Species with low reproductive rates, like the Louisiana pine snake, are typically incapable of quickly recovering from events that affect population size, increasing their potential for local extinctions. Survival of the Louisiana pine snake depends on that of Baird's pocket gopher, whose abundance, in turn, depends on the understory plants and loose, sandy soil of the longleaf pine savannas. In March 2004, eight state and federal agencies signed a landmark Candidate Conservation Agreement to protect the Louisiana pine snake on federal lands in Texas and Louisiana. Organizations participating in the effort include Fort Johnson Military Installation, Kisatchie National Forest, National Forests in Texas, Louisiana Department of Wildlife and Fisheries, Texas Parks and Wildlife Department, United States Fish and Wildlife Service's Southeast and Southwest regions, and United States Forest Service's Southern Research Station. The voluntary agreement provides a way for the agencies to collaborate on projects to avoid and minimize impacts to the snake. The agreement also sets up a mechanism to exchange information on successful management practices and to coordinate research efforts. Fire is central to the recovery effort.

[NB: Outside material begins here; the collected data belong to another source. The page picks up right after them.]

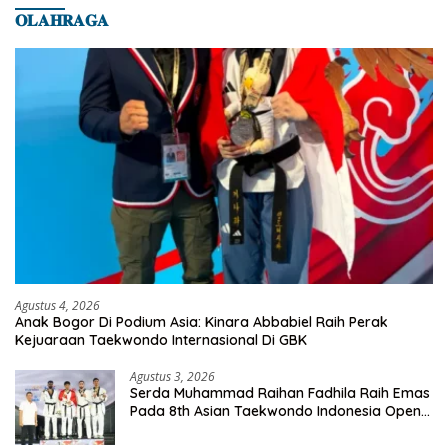
𝐎𝐋𝐀𝐇𝐑𝐀𝐆𝐀
Agustus 4, 2026
Anak Bogor Di Podium Asia: Kinara Abbabiel Raih Perak
Kejuaraan Taekwondo Internasional Di GBK
Agustus 3, 2026
Serda Muhammad Raihan Fadhila Raih Emas
Pada 8th Asian Taekwondo Indonesia Open
Championship 2026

The management actions proposed by the partners in the agreement are designed to restore and protect the remaining longleaf pine forests of East Texas and western Louisiana. Frequent, low-intensity ground fires are required to maintain the open midstory of these forests; many of the plants must literally be burnt to reproduce or grow. Longleaf pine forests are very special habitats, being among the most biologically diverse ecosystems outside the tropics. Over 30 plant and animal species associated with longleaf pine ecosystems are endangered or species of concern.

The American Zoo and Aquarium Association manages a Species Survival Plan for the Louisiana pine snake, headquartered at the Memphis Zoo. The Species Survival Plan insures that the precious captive population maintained in zoos, which sits precariously at less than 100 individuals, is managed wisely and for the long term.

Reintroduction of captive snakes has resulted in around 300 being released into the wild. The Fish and Wildlife Service placed the Louisiana pine snake on the List of Endangered and Threatened Wildlife as a result of a final rule on 7 May 2018. A species-specific 4(d) rule means interfering with the species could result in criminal charges.